In their letter, the French women singled out cases in which #MeToo had clearly overreached, and I agree. They said a suggested law in Sweden that would require any potential partners to agree to their sexual encounter ahead of time, via an app, “verged on the ridiculous.” They also expressed dismay about calls to “censure” an Egon Schiele nude on a poster, or to remove a suggestive Balthus painting from the Metropolitan Museum of Art, or for the French national Cinémathèque to cancel a retrospective of films by Roman Polanski, as some French feminists had called for. (It wasn’t cancelled.)
For a while, it seemed the fallout from Weinsteingate could mark a shift in France. It was a French journalist who started the hashtag #BalanceTonPorc, or “rat out your pig,” calling on women to speak out about abuse, and for months, the #MeToo movement has opened an important national conversation here about sexual harassment. (Although the #MeToo debate has also oddly morphed into a debate about Islam here, after several women accused the Muslim scholar Tariq Ramadan of rape and sexual abuse; he has denied the allegations.) Mostly, French tabloids like Paris Match have been dining out on #MeToo, a chance to talk about sexual harassment in ways they might never have done if the controversy hadn’t begun elsewhere.

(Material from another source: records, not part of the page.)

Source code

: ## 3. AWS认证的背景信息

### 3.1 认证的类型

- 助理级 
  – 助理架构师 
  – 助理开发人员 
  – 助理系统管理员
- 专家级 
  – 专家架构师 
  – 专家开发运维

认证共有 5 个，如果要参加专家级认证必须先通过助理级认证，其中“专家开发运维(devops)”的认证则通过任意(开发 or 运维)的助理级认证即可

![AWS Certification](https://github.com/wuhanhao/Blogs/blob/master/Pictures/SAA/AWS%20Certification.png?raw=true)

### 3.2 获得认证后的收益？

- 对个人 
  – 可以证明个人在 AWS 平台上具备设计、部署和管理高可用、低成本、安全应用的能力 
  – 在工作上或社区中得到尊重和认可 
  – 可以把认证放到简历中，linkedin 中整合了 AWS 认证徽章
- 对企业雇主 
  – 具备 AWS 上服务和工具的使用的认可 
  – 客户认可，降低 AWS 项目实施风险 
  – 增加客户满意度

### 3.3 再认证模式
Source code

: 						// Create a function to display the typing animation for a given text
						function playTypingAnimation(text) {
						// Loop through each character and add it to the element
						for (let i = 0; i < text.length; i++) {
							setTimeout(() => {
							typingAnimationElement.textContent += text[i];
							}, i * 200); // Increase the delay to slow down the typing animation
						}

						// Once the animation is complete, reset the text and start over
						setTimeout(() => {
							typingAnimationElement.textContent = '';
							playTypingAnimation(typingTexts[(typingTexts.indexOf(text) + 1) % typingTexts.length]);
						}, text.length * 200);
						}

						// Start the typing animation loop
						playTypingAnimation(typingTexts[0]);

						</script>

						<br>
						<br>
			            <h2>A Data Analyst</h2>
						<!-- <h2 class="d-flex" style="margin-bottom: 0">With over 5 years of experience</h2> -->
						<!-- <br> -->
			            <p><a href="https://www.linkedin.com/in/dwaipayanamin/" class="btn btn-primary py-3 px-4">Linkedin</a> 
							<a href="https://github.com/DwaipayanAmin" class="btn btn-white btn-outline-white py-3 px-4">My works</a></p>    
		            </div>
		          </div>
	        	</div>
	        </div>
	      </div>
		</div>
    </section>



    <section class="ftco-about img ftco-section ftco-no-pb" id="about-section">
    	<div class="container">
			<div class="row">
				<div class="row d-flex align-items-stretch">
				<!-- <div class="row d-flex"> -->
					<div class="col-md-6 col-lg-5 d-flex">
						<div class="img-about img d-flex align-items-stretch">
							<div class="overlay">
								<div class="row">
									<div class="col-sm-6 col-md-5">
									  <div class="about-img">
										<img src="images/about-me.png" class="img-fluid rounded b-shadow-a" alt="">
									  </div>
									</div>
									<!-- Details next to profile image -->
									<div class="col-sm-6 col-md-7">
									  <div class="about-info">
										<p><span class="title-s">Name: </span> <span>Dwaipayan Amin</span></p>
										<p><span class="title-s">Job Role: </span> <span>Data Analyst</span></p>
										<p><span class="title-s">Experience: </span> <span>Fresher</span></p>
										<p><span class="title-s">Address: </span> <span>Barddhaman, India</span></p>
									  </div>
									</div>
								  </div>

Le Monde has been investigating sexual harassment in various French institutions, most notably uncovering grim patterns in the youth groups of the French Communist party.

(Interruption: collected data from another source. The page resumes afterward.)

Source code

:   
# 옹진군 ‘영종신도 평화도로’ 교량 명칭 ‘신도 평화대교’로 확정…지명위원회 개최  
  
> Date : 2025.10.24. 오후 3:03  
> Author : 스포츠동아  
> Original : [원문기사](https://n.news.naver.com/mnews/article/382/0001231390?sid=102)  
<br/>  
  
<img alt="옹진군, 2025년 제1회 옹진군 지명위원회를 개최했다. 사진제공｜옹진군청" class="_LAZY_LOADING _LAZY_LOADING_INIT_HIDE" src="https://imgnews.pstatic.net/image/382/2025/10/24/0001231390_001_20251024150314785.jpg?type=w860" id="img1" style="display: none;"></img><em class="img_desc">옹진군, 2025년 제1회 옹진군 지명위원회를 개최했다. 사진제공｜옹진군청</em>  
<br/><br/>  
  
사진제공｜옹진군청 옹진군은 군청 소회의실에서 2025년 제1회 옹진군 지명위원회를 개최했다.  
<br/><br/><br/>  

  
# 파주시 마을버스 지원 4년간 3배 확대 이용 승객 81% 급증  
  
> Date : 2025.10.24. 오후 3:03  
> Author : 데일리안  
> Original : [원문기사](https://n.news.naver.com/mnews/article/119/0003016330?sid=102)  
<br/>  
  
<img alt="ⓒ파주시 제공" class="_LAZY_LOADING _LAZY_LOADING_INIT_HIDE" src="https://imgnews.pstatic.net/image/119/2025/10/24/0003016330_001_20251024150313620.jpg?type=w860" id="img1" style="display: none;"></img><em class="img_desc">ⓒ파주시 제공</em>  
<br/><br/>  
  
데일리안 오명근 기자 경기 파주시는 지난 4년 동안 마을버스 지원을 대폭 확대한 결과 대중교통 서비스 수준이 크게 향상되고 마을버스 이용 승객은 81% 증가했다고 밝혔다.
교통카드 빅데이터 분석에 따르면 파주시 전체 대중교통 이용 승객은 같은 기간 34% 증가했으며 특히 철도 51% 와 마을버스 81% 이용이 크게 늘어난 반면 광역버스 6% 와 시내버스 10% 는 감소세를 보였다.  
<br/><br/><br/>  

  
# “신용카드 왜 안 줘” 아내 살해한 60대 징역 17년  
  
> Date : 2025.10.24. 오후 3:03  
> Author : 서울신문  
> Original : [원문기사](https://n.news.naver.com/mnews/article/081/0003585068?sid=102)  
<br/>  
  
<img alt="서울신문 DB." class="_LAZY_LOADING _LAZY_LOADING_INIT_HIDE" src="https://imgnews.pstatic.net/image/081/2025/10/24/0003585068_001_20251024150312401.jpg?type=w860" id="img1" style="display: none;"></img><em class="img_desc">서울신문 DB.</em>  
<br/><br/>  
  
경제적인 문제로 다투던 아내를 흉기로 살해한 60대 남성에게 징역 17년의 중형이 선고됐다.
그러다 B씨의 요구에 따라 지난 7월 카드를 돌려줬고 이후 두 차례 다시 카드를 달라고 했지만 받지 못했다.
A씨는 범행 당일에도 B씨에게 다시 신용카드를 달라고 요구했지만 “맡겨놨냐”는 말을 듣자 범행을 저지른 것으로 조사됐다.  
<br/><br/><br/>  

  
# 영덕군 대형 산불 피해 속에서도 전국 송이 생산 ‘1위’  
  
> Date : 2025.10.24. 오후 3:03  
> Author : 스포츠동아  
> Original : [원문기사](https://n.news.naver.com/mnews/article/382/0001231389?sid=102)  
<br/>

The news here has been filled with stories about sexual harassment in schools, offices, businesses, although the tabloids have been more eager to follow the fallout in Hollywood than in the closely-knit French film world. “Hollywood, the black list of sexual predators,” reads a tagline on the cover of this week’s Paris Match, which has an unrelated cover story on Carla Bruni, the former first lady of France, with the headline, “I still consider myself a young girl.” (To have power as a woman in France, apparently you have to act as if you don’t have it.) The speaking out continues, but so far no men in France have lost jobs over harassment. Why?
“Maybe there is no French Weinstein,” Isabelle Giordano, the executive director of Unifrance, France’s national film production and distribution company, said when I posed her the question on Tuesday. The scandal in Hollywood was having a ripple effect in France, she said, but there was a different culture here. “You don’t have to say, ‘My boss did this and this’ on the internet. Maybe you have to go to the courts or the police,” she said. “It’s normal that this is the way in the U.S. and it’s really a real benefit for us,” she said of the #MeToo fallout, “But we have our way to do it.” That way, as it happens, seems to have little visible effect. At least for now.
Giordano is right that there’s a cultural divide. The letter by Deneuve and the other 99 women could be a refreshing reality check in a chaotic debate. But it also comes from a culture of covert or overt sexism. In the Anglo-Saxon world, many women feel there’s safety in numbers and solidarity in speaking out. Here in France, there’s a fear that naming names will more likely win you accusations of being a “collabo,” or turncoat. In the U.S., the Italian actress Asia Argento has been seen as something of a heroine for going on the record about her dreadful experiences with Harvey Weinstein. In Italy, she’s been ridiculed, criticized and excoriated—by women as well as men—who have called her an opportunist and worse.
Here in France—which invented the cosmetics industry as we know it—a woman is raised to know herself and to use her sex appeal as she sees fit. But if she feels compelled to do so by the culture at large, is that empowerment or a sign of a deeply sexist culture? Living here as an American, it’s a question I ask myself constantly. And haven’t yet answered.